SNG- or anti-Fas-induced apoptosis was quantified by using Annexin V-FITC/propidium iodide (PI) apoptosis detection kit (BD Pharmingen, USA) according to the manufacturer’s protocol. Briefly, after the treatment, cells were harvested, washed with PBS, and stained with Annexin V-FITC and PI. The level of apoptosis was quantified using BD FACSCanto II and FACSDiva software (BD Biosciences, NJ, USA).

In vitro caspase cleavage assay

Cell lysates (50 μg of total protein) were incubated for 2 h at 37°C in PIPES (piperazine-N,N′-bis 2-ethanesulfonic acid) assay buffer (20 mM PIPES, 100 mM NaCl, 10 mM dithiothreitol, 1 mM EDTA, 0.1% wt/vol CHAPS, and 10% wt/vol sucrose - pH 7.2) containing 10 units of recombinant active caspase(s) in the presence or absence of a caspase inhibitor (25 μM). The incubation was terminated with the addition of an equal volume of 2× sample buffer (100 mM Tris-HCl - pH 6.8, 200 mM DTT, 4% wt/vol SDS, 20% vol/vol glycerol, and 0.2% bromphenol blue). Protein cleavage was assessed by Western blotting.

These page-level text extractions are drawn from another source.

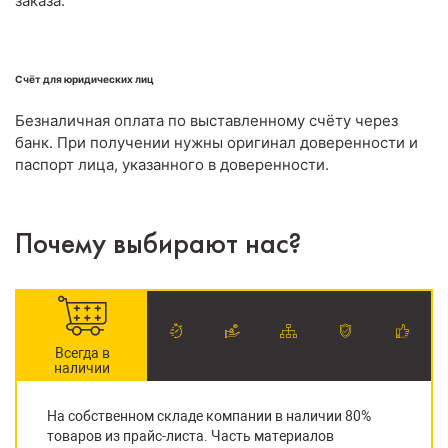
заказа.
Счёт для юридических лиц
Безналичная оплата по выставленному счёту через
банк. При получении нужны оригинал доверенности и
паспорт лица, указанного в доверенности.
Почему выбирают нас?
Всегда в
наличии
На собственном складе компании в наличии 80%
товаров из прайс-листа. Часть материалов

Phosphorylation of bacterially expressed AMPK by LKB1 or CaMKK

Bacterially expressed human AMPK (α1β2γ1 complex; unphosphorylated on threonine 172; 500 ng) was incubated for 10 min in a total volume of 25 μL with 200 μM ATP and 5 mM MgCl₂ in the presence of the indicated amount of either the human LKB1:STRAD:MO25 complex or CaMKK2. Aliquots were removed for Western Blotting and kinase assays.

Kinase assays of AMPK

Kinase assays for AMPK were carried out as described previously (Fyffe et al., 2018). Briefly, the transfer of radioactivity from [γ-³²P] ATP to a synthetic peptide was determined by binding the peptide to squares of P81 phosphocellulose paper and washing with 1% (v/v) phosphoric acid. As discussed in Fyffe et al. (2018), the AMARA peptide was used except where allosteric activation was being measured, when the SAMS peptide was used.

Confocal microscopy

HeLa cells (0.6×10⁶ cells per plate) seeded in to glass bottom plates were transiently transfected with corresponding plasmids. 24 h after the transfection, cells were washed in PBS, incubated for 15 min with DNA specific fluorescent dye, Hoechst 33342 (1.5 mL; 10 mg/mL stock solution) at 37°C. The stained cells were washed twice with PBS and images were acquired using Olympus FV1000 upright confocal microscope with excitation at 488 nm for GFP and 405 nm for Hoechst and Emission range set from 500 to 550 nm for GFP and from 415–465 nm for Hoechst on the spectral detector. 30 cells were analyzed using ImageJ: the blue channel image was used as a mask to determine the location of the nucleus in the green channel. An ROI was then drawn in the nucleus and in the cytoplasm and average intensities were calculated and their ratio plotted.

Quantification and statistical analysis

Statistical analysis was performed using Graph Pad Prism 8.3 software. Data are shown as mean ± standard deviation or standard error of mean (n = 3) except otherwise specified. Significance was analyzed by using One-way ANOVA (Bonferroni post hoctest test) or unpaired t test. Asterisk (^∗) represents p value < 0.05, double-asterisk (^∗∗) represents p value < 0.01, and triple-asterisk (^∗∗∗) represents p value < 0.001. A difference was considered significant when p < 0.05.

Published: May 3, 2022

Data and code availability

• •All data reported in this paper will be shared by the lead contact upon reasonable request.
• •This paper does not report original code.
• •Any additional information required to reanalyze the data reported in this paper is available from the lead contact upon request.